Franco Guerzoni
Franco Guerzoni (Modena, 1948), an artist, began in the early 1970s a personal exploration focused on the world of archaeology, with particular attention to aspects related to the stratification of culture and the concept of “ancient” as loss and subtraction. He dedicated himself to finding precise systems for representing images, also using photography as a medium, and engaged in continuous dialogue with his contemporaries (including Vaccari, Parmiggiani, Ghirri).

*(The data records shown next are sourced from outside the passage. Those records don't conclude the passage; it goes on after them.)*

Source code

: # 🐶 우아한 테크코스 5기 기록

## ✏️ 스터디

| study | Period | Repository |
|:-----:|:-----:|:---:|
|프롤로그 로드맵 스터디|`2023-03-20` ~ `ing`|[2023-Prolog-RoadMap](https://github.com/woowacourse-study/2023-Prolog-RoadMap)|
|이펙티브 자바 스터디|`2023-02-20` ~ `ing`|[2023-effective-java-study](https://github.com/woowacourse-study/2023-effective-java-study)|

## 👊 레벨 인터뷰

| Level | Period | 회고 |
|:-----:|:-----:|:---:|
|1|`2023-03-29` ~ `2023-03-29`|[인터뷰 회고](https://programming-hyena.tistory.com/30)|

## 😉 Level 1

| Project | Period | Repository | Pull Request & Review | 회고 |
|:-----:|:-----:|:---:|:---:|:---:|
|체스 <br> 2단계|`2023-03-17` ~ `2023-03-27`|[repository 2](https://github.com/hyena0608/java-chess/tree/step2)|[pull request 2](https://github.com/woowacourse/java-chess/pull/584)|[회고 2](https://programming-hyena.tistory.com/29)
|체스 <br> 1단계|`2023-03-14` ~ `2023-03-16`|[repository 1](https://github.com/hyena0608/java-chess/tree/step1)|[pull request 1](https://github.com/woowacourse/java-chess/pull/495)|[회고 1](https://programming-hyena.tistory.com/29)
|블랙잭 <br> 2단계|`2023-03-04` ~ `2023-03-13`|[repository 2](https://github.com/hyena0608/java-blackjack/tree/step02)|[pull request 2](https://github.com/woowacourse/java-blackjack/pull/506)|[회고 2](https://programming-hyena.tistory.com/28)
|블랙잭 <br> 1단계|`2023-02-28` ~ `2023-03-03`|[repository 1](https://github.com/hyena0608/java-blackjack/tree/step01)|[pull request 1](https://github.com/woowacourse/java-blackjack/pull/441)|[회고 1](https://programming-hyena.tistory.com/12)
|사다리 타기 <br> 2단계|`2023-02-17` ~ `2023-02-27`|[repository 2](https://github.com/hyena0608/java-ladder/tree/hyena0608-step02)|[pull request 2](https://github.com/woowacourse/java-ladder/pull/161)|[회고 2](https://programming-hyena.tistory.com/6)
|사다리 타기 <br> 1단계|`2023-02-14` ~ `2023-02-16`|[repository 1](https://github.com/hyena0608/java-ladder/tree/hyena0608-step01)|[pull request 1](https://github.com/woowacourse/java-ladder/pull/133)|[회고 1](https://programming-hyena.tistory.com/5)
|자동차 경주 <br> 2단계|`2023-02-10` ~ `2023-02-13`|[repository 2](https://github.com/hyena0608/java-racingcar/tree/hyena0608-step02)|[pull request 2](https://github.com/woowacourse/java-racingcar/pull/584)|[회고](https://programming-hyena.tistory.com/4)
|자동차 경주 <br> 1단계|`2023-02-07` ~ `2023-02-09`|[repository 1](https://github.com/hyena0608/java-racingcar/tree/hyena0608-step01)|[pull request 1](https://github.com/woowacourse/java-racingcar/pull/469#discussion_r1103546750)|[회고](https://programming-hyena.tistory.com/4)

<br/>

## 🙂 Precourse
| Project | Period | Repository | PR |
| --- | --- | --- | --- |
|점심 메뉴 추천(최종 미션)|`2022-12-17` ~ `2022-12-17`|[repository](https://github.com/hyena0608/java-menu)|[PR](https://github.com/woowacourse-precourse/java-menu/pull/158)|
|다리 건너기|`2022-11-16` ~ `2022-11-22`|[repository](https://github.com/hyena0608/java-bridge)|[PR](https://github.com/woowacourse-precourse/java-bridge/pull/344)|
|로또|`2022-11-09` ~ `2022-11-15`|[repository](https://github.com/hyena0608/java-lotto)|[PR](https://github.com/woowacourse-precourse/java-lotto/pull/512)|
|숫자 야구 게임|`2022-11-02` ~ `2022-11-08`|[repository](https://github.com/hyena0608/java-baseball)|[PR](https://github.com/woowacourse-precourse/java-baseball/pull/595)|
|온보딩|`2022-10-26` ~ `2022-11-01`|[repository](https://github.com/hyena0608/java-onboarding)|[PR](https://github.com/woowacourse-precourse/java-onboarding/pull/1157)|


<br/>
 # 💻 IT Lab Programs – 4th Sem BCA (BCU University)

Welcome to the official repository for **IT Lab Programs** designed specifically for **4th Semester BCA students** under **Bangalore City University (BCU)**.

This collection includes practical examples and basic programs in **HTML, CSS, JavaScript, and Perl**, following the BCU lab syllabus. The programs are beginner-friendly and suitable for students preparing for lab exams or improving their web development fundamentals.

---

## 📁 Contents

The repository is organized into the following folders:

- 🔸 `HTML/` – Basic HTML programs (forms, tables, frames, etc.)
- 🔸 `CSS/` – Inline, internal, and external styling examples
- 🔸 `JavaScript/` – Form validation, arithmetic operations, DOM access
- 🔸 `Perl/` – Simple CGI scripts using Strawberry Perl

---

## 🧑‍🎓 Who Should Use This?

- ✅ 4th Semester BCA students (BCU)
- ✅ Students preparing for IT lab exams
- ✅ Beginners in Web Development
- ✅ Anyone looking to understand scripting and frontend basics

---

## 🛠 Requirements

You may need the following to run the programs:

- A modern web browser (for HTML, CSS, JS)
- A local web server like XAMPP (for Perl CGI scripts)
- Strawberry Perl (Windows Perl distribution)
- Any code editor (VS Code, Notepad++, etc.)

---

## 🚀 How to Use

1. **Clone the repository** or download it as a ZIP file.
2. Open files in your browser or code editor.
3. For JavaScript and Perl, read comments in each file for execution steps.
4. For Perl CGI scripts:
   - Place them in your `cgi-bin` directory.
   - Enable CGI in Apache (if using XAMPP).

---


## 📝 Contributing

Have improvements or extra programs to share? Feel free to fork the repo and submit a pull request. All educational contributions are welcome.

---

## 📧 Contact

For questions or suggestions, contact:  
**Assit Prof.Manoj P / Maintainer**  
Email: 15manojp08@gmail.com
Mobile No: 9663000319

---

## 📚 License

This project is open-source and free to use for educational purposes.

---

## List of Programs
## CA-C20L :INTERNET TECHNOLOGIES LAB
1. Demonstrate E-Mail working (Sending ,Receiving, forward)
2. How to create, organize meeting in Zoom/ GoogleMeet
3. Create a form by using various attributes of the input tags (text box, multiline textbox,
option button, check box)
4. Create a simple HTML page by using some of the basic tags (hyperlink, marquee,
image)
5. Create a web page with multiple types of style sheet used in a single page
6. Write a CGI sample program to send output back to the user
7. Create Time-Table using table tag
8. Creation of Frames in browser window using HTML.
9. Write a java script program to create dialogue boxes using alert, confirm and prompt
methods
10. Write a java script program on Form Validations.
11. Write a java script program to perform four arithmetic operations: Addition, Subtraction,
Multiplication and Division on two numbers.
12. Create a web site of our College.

In the 1980s, he was involved in creating large wall papers that explore the idea of an imaginary geography (Travel Maps, Grotesques, The Forgotten Wall). In 1990, he presented the exhibition project Decorations and Ruins in a solo show at the Venice Biennale. From the 1990s onward, he continued, with major cycles of works, his investigation into the concept of time and the poetics of ruin, adopting a theoretical approach that can be inscribed in the idea of “archaeology without restoration.”
Archeologie
Inspired by the idea that "a wall is like a book to be opened" in the Archeologie collection Franco Guerzoni uses large ceramic surfaces as a medium for his pictorial language, made up of visual signs intended to stimulate "a journey into the interior, revealing the experiences, memories, signs and symbols the wall has absorbed over the centuries".